▶ **EXTRAIT DU DOCUMENT**
★ ★ ★

Il est au téléphone il me raconte la chose. Il a commencé une thérapie expérimentale pour empêcher le crabe d’envahir l’eau douce qui constitue ce qu’il est, le reste de son corps. Pas de chimiothérapie, pas de radiothérapie. Le crabe, c’est la pollution absolue. Je pensais à lui à la plage avec les enfants qui sautaient dans les dunes. J’ai retrouvé le plaisir du noir et blanc malgré le numérique on m’autorise enfin à la fonction noir et blanc par programme interposé ça va mieux. J’y pensais en regardant les gens manger allongés des saloperies sous cellophane sous parasol sous le soleil voilé. J’y pensais en regardant les nuages en damiers au-dessus de nos têtes pendant que le petit me criait "Papa regarde !". C’est important le regard d’un père.

Il est au téléphone et est presque désespéré. Mais il reste de la vie donc il reste le reste. Ce qui va avec. Je suis désespéré. Nous avons l’habitude de nous balancer des textos idiots dans lesquels on écrit "Power" à cause d’un livre de partitions de batterie qui commençait comme ça. C’est idiot ça fait partie de nos intimités. C’est mon neveu, il vient de fêter son anniversaire. Il est sorti de tout et surtout de la merde mais voilà que le cancer est arrivé.

Mais ça n’est pas tout bien entendu. Le cancer, c’est tellement banal. Non, il était en formation dans la grande entreprise nationale qui voit mes trains régionaux en panne et ses trains rapides à l’heure de la libéralisation. Ah, belle entreprise ! On lui a dit qu’il était licencié. Il ne serait pas assez bon aux tests de la formation. Je veux bien y croire. Mon neveu, bon, ça n’a jamais été un bon élève.

★ ★ ★

▶ **Enregistrements d’un jeu de données**
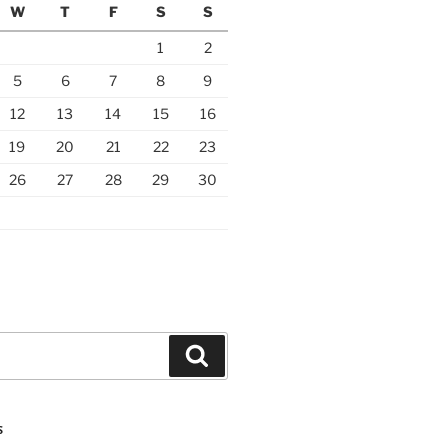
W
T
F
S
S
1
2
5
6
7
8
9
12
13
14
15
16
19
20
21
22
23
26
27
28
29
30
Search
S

★ ★ ★

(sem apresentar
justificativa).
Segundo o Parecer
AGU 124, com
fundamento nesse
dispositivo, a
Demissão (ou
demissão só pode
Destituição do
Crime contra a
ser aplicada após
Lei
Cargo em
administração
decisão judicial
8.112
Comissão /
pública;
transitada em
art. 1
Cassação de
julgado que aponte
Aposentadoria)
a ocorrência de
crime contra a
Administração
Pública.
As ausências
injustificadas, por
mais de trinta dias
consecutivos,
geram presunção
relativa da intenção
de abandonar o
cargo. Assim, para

★ ★ ★

▶ **CONSIGNES**
a) Réécrivez tout ce qui va de « Il est au téléphone et » jusqu’à « cancer est arrivé. » dans l’extrait du document, en remplaçant « textos » par « messages ».
b) Indiquez si chacune de ces affirmations est conforme à l’extrait du document, en répondant par oui ou par non et en citant les mots décisifs. (i) Le neveu suit une chimiothérapie. (ii) Le neveu vient de fêter son anniversaire. (iii) On a annoncé au neveu son licenciement.

▶ **RÉSULTATS ATTENDUS**
a)
Il est au téléphone et est presque désespéré. Mais il reste de la vie donc il reste le reste. Ce qui va avec. Je suis désespéré. Nous avons l’habitude de nous balancer des messages idiots dans lesquels on écrit "Power" à cause d’un livre de partitions de batterie qui commençait comme ça. C’est idiot ça fait partie de nos intimités. C’est mon neveu, il vient de fêter son anniversaire. Il est sorti de tout et surtout de la merde mais voilà que le cancer est arrivé.

b)
(i) Non : « Pas de chimiothérapie, pas de radiothérapie. »
(ii) Oui : « il vient de fêter son anniversaire »
(iii) Oui : « On lui a dit qu’il était licencié. »